Ultimately, this change is about assigning proper attribution for conversions and engagement. As Michael Whitaker points out in his blog post, previous to August 11, it was possible to find plenty of keywords with pageviews and unique visitor counts but 0 visits. Grab the custom report from his post to see for yourself, or take a look here (with filter applied so that visits = 0):

Visits set to 0 before the change

Now, each new keyword is going to count as a visit, which is really the right move. See this same report set to a date after the change:

Now more empty visits

Some Examples

So what is actually going on here? Well, here are a few real-world scenarios where the way that visits is calculated is changing.

Scenario 1:

 

  1. User searches Google for "Product Name" and clicks on your AdWords advertisement.
  2. User leaves site and searches a few more times, click on competition and comparing prices and features.
  3. User ultimately decides to with your product, Googles "Your Brand + Product Name", clicks your organic listing, and buys the product. This whole process takes less than 30 minutes.

 

Previously, the second visit to your site would still count towards the original query, "Product Name". The conversion is attributed to the most recent non-direct source, so "Your Brand + Product Name" gets the credit, but would not appear in your organic keyword report (or would with 0 visits attached). Now, this counts as 2 separate sessions, and "Your Brand + Product Name" will appear in your organic keyword report with 1 visit.

Scenario 2:

 

  1. User searches "Product Name" and lands on your site.
  2. User exits and visits a few other sites.
  3. User searches "Slightly Refined Product Name", lands on your site, and buys.

 

Again, now this counts as two visits, where it used to be one. In fact, for this particular client, I believe this scenario was pretty common, as average query length increased significantly, suggesting users were refining their queries.
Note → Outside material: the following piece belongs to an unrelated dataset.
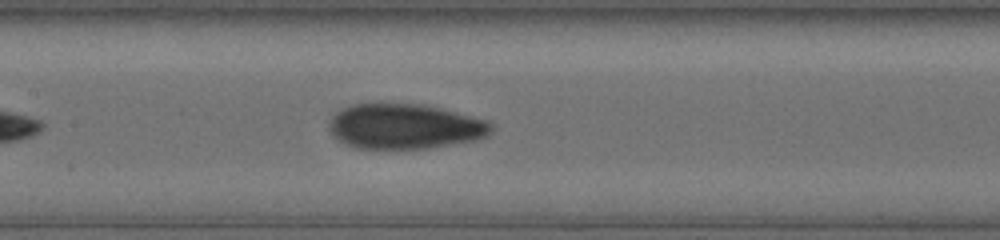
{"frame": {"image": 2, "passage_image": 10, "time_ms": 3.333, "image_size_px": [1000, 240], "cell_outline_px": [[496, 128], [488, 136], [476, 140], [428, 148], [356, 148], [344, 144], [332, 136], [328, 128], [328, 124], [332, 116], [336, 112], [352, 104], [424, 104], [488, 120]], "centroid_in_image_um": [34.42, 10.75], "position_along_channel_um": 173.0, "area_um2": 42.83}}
So Is My Traffic Up Or What!?

Still, in my example above organic visits were up over 30%. This is quite a bit more than the expected 1% change from Google Analytics, and the "insubstantial impact" from Panda 2.4. How can I know if there is any Panda recovery at play? If I want to compare apples to apples, the answer is going to have to come from my visit-agnostic numbers: Pageviews and Unique Visitors.

visit count
Visits up 30%
unique visitor count
Unique Visitors only slightly up
pageview count
Pageviews also only slightly up

So it is pretty obvious from the images above that while traffic is on the rise, it’s not quite up 30%. It does remain pretty difficult to tell if there was any sort of Panda impact at all, or just a natural growth from some recent link building successes.
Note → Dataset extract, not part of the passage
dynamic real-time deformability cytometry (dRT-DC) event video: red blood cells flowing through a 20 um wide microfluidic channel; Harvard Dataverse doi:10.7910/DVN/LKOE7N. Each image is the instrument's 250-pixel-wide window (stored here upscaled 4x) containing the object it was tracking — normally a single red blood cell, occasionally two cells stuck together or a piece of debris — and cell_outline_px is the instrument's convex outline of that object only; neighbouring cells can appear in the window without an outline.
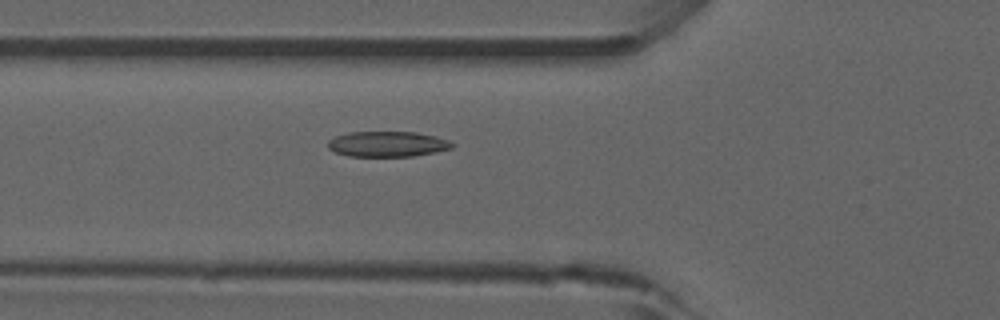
{"species": "common noctule bat (a hibernating species)", "species_latin": "Nyctalus noctula", "temperature_condition": "room temperature", "stored_images_in_passage": 48, "camera_frame_rate_fps": 3000, "um_per_image_px": 0.085, "animal": {"sex": "male", "forearm_length_mm": 52.5}, "frame": {"image": 1, "passage_image": 14, "time_ms": 4.333, "image_size_px": [1000, 320], "cell_outline_px": [[452, 148], [412, 156], [348, 156], [336, 152], [328, 148], [328, 140], [336, 136], [348, 132], [416, 132], [436, 136], [448, 140], [452, 144]], "centroid_in_image_um": [32.9, 12.23], "position_along_channel_um": 92.9, "area_um2": 18.21}, "authors_computed_cell_mechanics": {"area_um2": 18.3226, "velocity_mm_per_s": 3.8443, "shape_relaxation_time_tau1_ms": 6.6137, "shape_relaxation_time_tau2_ms": 2.4672, "deformation_change_tau1": 0.1723, "deformation_change_tau2": 0.0761}}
Google Pushes an Update to Analytics

Another factor at play in some of this data is that Google acknowledged a bug in the original rollout of this change, and updated their announcement blog post on the following Tuesday:

We identified an issue responsible for unexpected traffic changes following our recent update to how sessions are defined in Google Analytics. A fix was released at 2pm PST Tuesday August 16th. The issue affected some sites using the following configurations:

  1. If a user comes to a customer’s site with a space in some part of their traffic source data, then revisit the same landing page during that session by refreshing the page or later pressing the back button, a new session will be created for every hit to that page. (Clicking a link elsewhere on the site that leads back to the page should not matter.)
  2. Google Analytics implementations using multiple trackers (an unsupported configuration) are also affected when a space is included in the traffic source data. These sites will see fewer visits from new visitors, and more visits from returning visitors (with some variation due to different implementations).
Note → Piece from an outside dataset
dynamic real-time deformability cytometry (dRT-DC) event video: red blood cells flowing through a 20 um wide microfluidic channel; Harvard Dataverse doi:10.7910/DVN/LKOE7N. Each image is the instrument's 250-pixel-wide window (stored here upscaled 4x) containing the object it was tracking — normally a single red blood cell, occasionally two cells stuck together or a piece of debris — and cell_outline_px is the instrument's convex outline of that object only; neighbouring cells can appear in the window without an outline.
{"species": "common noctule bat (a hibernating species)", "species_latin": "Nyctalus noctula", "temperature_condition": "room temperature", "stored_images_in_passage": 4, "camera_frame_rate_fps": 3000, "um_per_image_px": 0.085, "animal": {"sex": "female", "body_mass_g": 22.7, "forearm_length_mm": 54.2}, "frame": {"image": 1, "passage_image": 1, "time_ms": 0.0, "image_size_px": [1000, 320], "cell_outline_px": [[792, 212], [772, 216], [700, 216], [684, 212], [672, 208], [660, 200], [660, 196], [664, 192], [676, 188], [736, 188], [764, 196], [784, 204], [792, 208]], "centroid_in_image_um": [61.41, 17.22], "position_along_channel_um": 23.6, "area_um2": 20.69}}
Taking a look again at the visits report above, this bug obviously affected the site in question, as visits after Tuesday dropped considerably. Still, the overall effect here is a change significantly higher than a 1% increase.

Again, non-English sites using Google Analytics that are seeing Panda for the first time may be in for a bit of a headache. I’m hoping I was able to shed some light on this problem.